[Opening Exercise passage section]
WILLIAM R. SAWYER, Bankruptcy Judge.

This Chapter 7 bankruptcy case is before the Court upon the Trustee’s Objection to Debtors’ Claim of Exemptions. (Doc. 7). The parties have submitted briefs (Docs. 15, 18, 19, 22, and 23) and there are no material facts in dispute. Upon consideration of the pleadings, the arguments and stipulations of counsel, and having considered the briefs on file, the Court overrules the Trustee’s objection. The Court finds that the Prepaid Affordable College Tuition Program contract benefits are property of the Debtors’ children and for this reason are not property of the estate.

I. FACTS

The Debtors filed a petition under Chapter 7 of the Bankruptcy Code on June 24, 2003. (Doc. 1). On the schedules filed with their petition, the Debtors claimed as exempt two contracts issued pursuant to the Prepaid Affordable College Tuition Program (“PACT Contracts”). (Doc. 1, Sch. C). Under the Alabama Master-PACT program, a purchaser enters into a contract to prepay instate college tuition and mandatory fees on behalf of a qualified beneficiary. (Doc. 15, Ex. 1). In this case, the Debtors purchased contracts on behalf of their two minor children. The Debtors claimed the entire amount of the PACT Accounts ($5,173.00 in the daughter’s account and $9,463.00 in the son’s account) exempt pursuant to Ala. Code § 19-3-1. (“Express trust for support, maintenance and education of relative; qualified trust under Internal Revenue Code; definitions”). The Debtors later amended their Schedule C to claim also the exemption pursuant to Ala.Code § 27-14-32. (Doc. 13). See § 27-14-32 (“Exemption from debt of proceeds — Annuity contracts.”). The Trustee objects to those claims of exemption. (Docs. 7, 15, 19 and 22).

Before the Court reaches the question of whether the PACT contracts are exempt property, it must first determine whether they are property of the bankruptcy estate pursuant to 11 U.S.C. § 541. The Court held a status conference on February 3, 2004, and specifically inquired of the parties about this question. (See Doc. 20, Order Setting Status Conference). At that conference, the parties stipulated that the Debtors’ testimony would be that they intended to make a transfer to their children at the time the contracts were funded. Given this stipulation, it was not necessary for the Court to conduct an evidentiary hearing.

II. LEGAL CONCLUSIONS

This Court has jurisdiction pursuant to 28 U.S.C. § 1334. This is a “core proceeding” pursuant to 28 U.S.C. § 157(b)(2)(B).
[Closing Exercise passage section]
[Opening Supplied material section]
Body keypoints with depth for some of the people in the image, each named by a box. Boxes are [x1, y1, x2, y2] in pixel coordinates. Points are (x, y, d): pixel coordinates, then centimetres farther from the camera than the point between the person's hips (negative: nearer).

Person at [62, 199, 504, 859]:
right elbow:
[Closing Supplied material section]
[Opening Supplied material section]
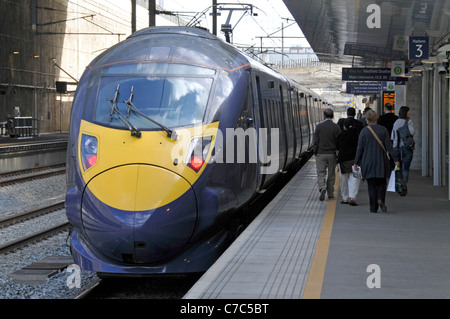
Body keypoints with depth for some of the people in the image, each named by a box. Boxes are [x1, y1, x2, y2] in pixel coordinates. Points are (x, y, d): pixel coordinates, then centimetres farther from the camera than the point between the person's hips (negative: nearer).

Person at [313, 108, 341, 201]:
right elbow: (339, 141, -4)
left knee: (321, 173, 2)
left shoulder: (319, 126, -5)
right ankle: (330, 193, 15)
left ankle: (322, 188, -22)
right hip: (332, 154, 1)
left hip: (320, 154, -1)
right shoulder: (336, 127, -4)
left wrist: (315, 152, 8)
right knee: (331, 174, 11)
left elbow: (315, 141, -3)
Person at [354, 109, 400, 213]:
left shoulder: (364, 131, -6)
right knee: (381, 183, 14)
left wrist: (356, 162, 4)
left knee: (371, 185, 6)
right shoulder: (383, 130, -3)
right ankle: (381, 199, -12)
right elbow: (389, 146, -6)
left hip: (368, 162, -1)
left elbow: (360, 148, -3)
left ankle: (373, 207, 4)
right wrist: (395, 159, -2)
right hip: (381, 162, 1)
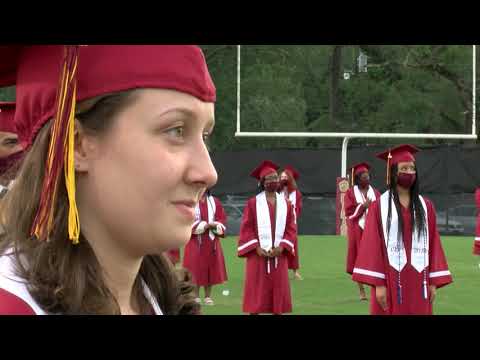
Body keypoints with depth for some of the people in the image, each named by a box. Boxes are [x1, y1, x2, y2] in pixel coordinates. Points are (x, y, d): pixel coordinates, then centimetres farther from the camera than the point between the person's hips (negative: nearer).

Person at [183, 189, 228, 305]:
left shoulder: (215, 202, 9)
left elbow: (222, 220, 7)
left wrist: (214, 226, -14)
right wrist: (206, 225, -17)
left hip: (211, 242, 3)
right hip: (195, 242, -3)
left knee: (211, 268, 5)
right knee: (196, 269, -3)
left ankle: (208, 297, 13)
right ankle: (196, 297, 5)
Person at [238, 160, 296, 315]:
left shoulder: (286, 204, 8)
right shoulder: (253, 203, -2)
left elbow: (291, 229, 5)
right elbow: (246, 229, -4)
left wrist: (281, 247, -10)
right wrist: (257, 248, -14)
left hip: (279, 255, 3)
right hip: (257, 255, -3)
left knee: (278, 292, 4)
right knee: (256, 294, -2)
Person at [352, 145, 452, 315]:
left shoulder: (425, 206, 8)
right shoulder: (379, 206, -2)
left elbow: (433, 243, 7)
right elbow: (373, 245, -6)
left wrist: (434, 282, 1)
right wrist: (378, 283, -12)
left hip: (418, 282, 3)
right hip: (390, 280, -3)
[Closing Supplied material section]
[Opening Supplied material section]
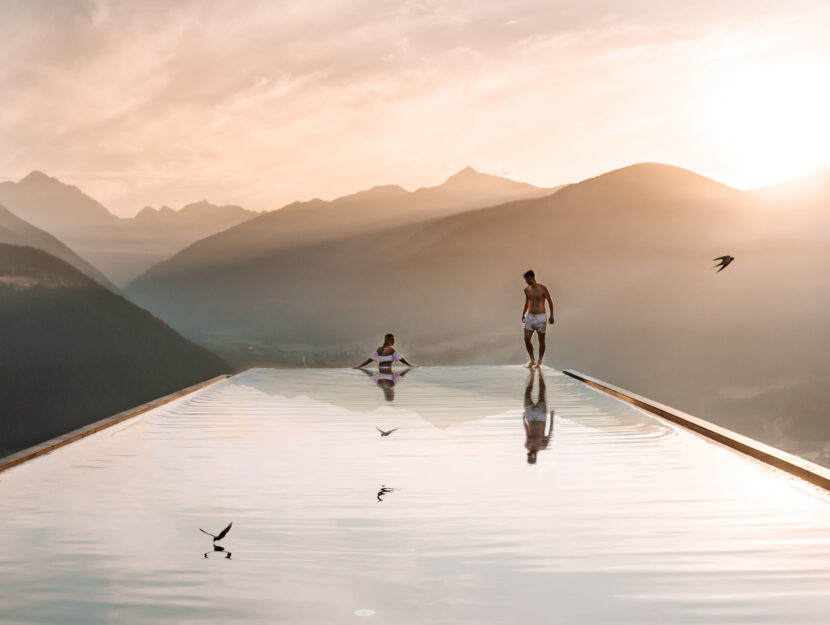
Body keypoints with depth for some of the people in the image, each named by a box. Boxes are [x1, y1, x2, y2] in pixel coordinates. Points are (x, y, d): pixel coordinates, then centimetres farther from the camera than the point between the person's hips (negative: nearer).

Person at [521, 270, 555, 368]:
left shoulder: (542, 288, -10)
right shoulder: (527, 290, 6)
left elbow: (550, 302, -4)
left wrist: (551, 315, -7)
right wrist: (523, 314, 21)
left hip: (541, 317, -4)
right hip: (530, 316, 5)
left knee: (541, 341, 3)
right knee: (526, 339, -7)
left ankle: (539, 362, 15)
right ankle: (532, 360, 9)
[Closing Supplied material section]
Exercises:
a) Answer these questions from the bankruptcy opinion:
(i) On what date did the Debtors file their Chapter 7 petition?
(ii) What amount did the Debtors claim as exempt in the son's PACT account?
(iii) On what date did the Court hold the status conference?
b) List every section of the United States Code that the bankruptcy opinion cites.
c) Carry on the bankruptcy opinion from where it stops.
The rows have nothing to do with the bankruptcy opinion.

Exercise answers:
a)
(i) June 24, 2003
(ii) $9,463.00
(iii) February 3, 2004

b)
11 U.S.C. § 541
28 U.S.C. § 1334
28 U.S.C. § 157(b)(2)(B)

c)
A. Procedural Setting

When a debtor files a petition in bankruptcy under Chapter 7 of the Bankruptcy Code, an estate is created. This estate consists of “all legal or equitable interests of the debtor in property as of the commencement of the case.” 11 U.S.C. § 541(a). It is the Trustee’s duty to gather up the property of the estate, convert it to cash, and cause the cash proceeds to be distributed to creditors in accordance with the scheme prescribed by Congress. 11 U.S.C. §§ 704, 726. To mitigate the severity of the forced liquidation of the debtor’s property, Congress has provided that debtors may set apart certain of their property as exempt. 11 U.S.C. § 522. Congress further provided that the States may opt out of the Federal exemption scheme and provide their own. 11 U.S.C. § 522(b). Alabama has done that. See Ala.Code § 6-10-11. Therefore, Alabama state law governs the propriety of a claim for exemption in bankruptcy cases filed in Alabama. See e.g., In re Simmons, 308 B.R. 559, 561-62 (Bankr.M.D.Ala.2004); In re Perine, 46 B.R. 695, 696 (S.D.Ala.1983).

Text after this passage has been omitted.